◆ **What is being asked**:
Only one portion of the data is to be written out: from the line bearing "a protein demonstrates" through the line bearing "staining of stomach". Write it exactly as it appears.

Stored items

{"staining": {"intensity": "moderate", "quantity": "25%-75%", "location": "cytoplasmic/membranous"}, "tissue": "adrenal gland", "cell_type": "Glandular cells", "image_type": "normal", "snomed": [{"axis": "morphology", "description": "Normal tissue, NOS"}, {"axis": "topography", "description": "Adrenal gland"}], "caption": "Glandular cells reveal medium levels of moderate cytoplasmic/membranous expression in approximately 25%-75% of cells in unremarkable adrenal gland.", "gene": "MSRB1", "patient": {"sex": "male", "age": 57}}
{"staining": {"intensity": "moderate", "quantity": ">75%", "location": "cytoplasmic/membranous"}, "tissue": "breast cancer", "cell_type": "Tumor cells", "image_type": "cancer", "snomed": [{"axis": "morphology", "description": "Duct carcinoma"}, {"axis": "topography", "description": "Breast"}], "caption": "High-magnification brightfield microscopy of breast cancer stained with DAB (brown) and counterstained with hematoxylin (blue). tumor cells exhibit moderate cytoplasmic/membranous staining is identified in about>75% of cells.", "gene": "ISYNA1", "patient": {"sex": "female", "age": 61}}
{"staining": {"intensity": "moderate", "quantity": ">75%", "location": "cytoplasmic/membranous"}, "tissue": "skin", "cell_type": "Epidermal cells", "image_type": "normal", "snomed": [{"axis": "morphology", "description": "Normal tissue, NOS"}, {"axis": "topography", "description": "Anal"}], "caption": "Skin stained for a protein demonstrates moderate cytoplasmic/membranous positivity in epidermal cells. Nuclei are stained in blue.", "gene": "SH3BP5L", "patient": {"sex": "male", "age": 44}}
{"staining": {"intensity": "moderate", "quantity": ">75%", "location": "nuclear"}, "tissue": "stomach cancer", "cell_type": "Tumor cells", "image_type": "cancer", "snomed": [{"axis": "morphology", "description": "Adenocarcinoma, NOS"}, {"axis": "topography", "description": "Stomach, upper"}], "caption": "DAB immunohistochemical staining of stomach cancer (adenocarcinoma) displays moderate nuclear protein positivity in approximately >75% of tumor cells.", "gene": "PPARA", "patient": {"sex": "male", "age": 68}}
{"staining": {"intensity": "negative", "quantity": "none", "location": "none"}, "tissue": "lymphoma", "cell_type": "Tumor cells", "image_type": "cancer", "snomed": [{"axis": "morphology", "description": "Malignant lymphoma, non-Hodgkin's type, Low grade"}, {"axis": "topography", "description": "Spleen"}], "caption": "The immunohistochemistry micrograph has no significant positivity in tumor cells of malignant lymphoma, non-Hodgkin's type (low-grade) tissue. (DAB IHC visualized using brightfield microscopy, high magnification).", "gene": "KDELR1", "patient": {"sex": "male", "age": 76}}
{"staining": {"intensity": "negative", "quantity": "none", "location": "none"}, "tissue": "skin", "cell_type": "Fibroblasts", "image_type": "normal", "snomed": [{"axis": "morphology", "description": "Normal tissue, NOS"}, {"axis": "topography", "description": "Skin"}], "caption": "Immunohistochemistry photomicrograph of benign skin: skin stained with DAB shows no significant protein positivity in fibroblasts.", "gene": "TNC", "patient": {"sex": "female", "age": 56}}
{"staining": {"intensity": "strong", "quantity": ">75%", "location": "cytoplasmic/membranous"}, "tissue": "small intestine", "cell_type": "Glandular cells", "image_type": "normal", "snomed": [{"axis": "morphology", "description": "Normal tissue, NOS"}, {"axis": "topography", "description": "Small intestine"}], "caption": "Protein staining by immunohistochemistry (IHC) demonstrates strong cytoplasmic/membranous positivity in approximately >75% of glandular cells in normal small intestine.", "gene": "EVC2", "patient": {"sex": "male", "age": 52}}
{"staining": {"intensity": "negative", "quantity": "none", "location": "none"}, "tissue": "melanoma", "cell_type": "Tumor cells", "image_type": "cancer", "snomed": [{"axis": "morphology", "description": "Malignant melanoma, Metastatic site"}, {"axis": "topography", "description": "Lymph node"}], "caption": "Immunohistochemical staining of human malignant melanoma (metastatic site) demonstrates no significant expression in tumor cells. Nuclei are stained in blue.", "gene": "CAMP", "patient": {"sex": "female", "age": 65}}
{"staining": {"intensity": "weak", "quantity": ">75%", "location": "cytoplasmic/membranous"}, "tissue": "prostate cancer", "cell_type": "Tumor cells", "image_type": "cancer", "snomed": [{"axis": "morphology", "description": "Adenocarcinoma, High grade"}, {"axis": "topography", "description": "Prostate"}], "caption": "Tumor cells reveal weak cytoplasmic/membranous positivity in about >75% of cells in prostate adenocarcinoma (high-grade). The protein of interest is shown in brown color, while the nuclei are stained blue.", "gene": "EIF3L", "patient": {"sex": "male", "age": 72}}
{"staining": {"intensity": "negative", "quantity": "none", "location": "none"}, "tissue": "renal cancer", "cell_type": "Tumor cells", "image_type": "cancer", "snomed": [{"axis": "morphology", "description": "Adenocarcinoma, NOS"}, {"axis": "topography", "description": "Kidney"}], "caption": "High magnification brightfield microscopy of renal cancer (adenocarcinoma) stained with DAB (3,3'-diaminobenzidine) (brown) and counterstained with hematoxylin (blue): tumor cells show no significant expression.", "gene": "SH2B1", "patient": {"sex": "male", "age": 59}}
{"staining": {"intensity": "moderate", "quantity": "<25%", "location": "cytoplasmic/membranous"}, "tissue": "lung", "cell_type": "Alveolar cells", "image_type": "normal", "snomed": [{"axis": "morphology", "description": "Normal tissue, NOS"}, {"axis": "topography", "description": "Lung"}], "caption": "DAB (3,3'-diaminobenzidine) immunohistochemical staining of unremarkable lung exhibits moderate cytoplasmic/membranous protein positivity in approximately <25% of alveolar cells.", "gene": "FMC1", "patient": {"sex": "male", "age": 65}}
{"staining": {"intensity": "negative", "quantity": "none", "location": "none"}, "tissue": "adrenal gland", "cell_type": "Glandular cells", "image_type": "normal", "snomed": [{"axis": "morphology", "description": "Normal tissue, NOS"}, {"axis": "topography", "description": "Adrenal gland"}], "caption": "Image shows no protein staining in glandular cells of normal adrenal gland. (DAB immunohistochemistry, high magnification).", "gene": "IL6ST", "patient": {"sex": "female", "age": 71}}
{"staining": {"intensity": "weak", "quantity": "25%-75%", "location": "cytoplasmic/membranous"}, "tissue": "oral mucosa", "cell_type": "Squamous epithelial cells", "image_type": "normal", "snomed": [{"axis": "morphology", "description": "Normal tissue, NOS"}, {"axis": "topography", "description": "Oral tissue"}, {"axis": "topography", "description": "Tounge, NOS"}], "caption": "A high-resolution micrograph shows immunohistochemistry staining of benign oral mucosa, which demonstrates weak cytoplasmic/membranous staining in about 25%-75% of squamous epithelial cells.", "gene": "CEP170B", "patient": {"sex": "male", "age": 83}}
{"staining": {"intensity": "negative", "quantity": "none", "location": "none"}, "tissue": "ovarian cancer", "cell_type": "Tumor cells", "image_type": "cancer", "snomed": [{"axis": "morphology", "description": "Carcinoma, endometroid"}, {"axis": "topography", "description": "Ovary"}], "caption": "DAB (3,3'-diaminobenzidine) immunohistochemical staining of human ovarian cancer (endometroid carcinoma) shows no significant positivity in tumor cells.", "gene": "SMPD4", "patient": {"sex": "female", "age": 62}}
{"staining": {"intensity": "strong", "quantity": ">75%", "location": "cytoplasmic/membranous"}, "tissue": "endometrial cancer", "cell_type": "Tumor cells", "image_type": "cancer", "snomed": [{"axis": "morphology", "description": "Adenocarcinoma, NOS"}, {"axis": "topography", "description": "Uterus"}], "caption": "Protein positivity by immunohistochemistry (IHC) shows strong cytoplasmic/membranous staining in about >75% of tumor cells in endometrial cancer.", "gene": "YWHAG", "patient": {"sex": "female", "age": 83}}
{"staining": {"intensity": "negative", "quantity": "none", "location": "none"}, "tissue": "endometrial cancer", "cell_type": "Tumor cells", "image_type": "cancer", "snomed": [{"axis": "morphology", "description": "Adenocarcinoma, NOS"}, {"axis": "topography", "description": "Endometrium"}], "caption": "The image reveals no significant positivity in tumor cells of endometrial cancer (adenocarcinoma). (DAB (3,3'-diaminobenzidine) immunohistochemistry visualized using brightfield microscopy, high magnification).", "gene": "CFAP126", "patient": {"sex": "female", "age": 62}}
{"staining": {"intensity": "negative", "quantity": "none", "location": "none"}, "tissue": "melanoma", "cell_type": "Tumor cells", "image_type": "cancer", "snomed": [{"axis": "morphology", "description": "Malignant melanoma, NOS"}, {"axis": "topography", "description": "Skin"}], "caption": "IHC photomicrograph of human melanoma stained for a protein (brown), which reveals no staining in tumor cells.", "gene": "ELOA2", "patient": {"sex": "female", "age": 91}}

◆ **Task answer**:
{"staining": {"intensity": "moderate", "quantity": ">75%", "location": "cytoplasmic/membranous"}, "tissue": "skin", "cell_type": "Epidermal cells", "image_type": "normal", "snomed": [{"axis": "morphology", "description": "Normal tissue, NOS"}, {"axis": "topography", "description": "Anal"}], "caption": "Skin stained for a protein demonstrates moderate cytoplasmic/membranous positivity in epidermal cells. Nuclei are stained in blue.", "gene": "SH3BP5L", "patient": {"sex": "male", "age": 44}}
{"staining": {"intensity": "moderate", "quantity": ">75%", "location": "nuclear"}, "tissue": "stomach cancer", "cell_type": "Tumor cells", "image_type": "cancer", "snomed": [{"axis": "morphology", "description": "Adenocarcinoma, NOS"}, {"axis": "topography", "description": "Stomach, upper"}], "caption": "DAB immunohistochemical staining of stomach cancer (adenocarcinoma) displays moderate nuclear protein positivity in approximately >75% of tumor cells.", "gene": "PPARA", "patient": {"sex": "male", "age": 68}}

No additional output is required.